🤖 AI Summary
In open-source and industrial settings, most bug reports lack executable reproduction tests, severely hindering debugging efficiency. To address this, we propose an LLM-based defect reproduction method: first generating passing tests—leveraging LLMs’ strength in synthesizing correct program logic—and then transforming them into failing tests via assertion flipping to precisely trigger the reported defect. This two-stage approach circumvents the significant challenge of directly generating failing tests.

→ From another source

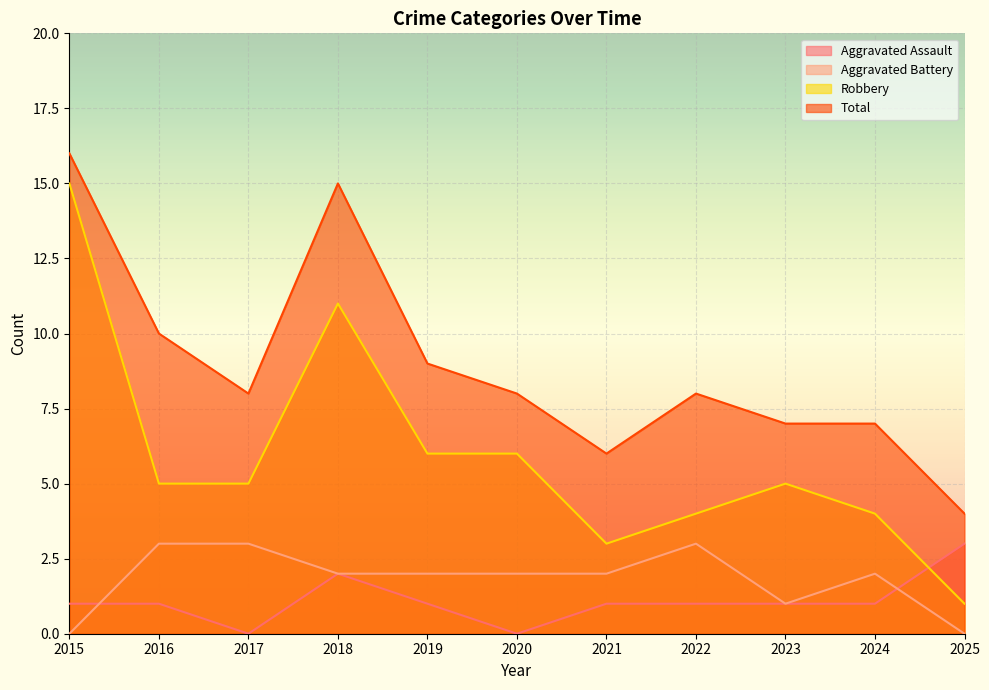

Reading right to left, extract all data points from this chart.

Aggravated Assault: 2025=3	2024=1	2023=1	2022=1	2021=1	2020=0	2019=1	2018=2	2017=0	2016=1	2015=1
Aggravated Battery: 2025=0	2024=2	2023=1	2022=3	2021=2	2020=2	2019=2	2018=2	2017=3	2016=3	2015=0
Robbery: 2025=1	2024=4	2023=5	2022=4	2021=3	2020=6	2019=6	2018=11	2017=5	2016=5	2015=15
Total: 2025=4	2024=7	2023=7	2022=8	2021=6	2020=8	2019=9	2018=15	2017=8	2016=10	2015=16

Evaluated on the SWT-Bench benchmark, our method achieves a 43.6% failure reproduction rate on the verified subset (SWT-Bench-Verified), substantially outperforming prior state-of-the-art techniques. Our work establishes a novel paradigm for automated defect diagnosis by enabling reliable, LLM-driven generation of executable failing test cases from natural-language bug reports.
📝 Abstract
Bug reproduction is critical in the software debugging and repair process, yet the majority of bugs in open-source and industrial settings lack executable tests to reproduce them at the time they are reported, making diagnosis and resolution more difficult and time-consuming. To address this challenge, we introduce AssertFlip, a novel technique for automatically generating Bug Reproducible Tests (BRTs) using large language models (LLMs). Unlike existing methods that attempt direct generation of failing tests, AssertFlip first generates passing tests on the buggy behaviour and then inverts these tests to fail when the bug is present. We hypothesize that LLMs are better at writing passing tests than ones that crash or fail on purpose. Our results show that AssertFlip outperforms all known techniques in the leaderboard of SWT-Bench, a benchmark curated for BRTs. Specifically, AssertFlip achieves a fail-to-pass success rate of 43.6% on the SWT-Bench-Verified subset.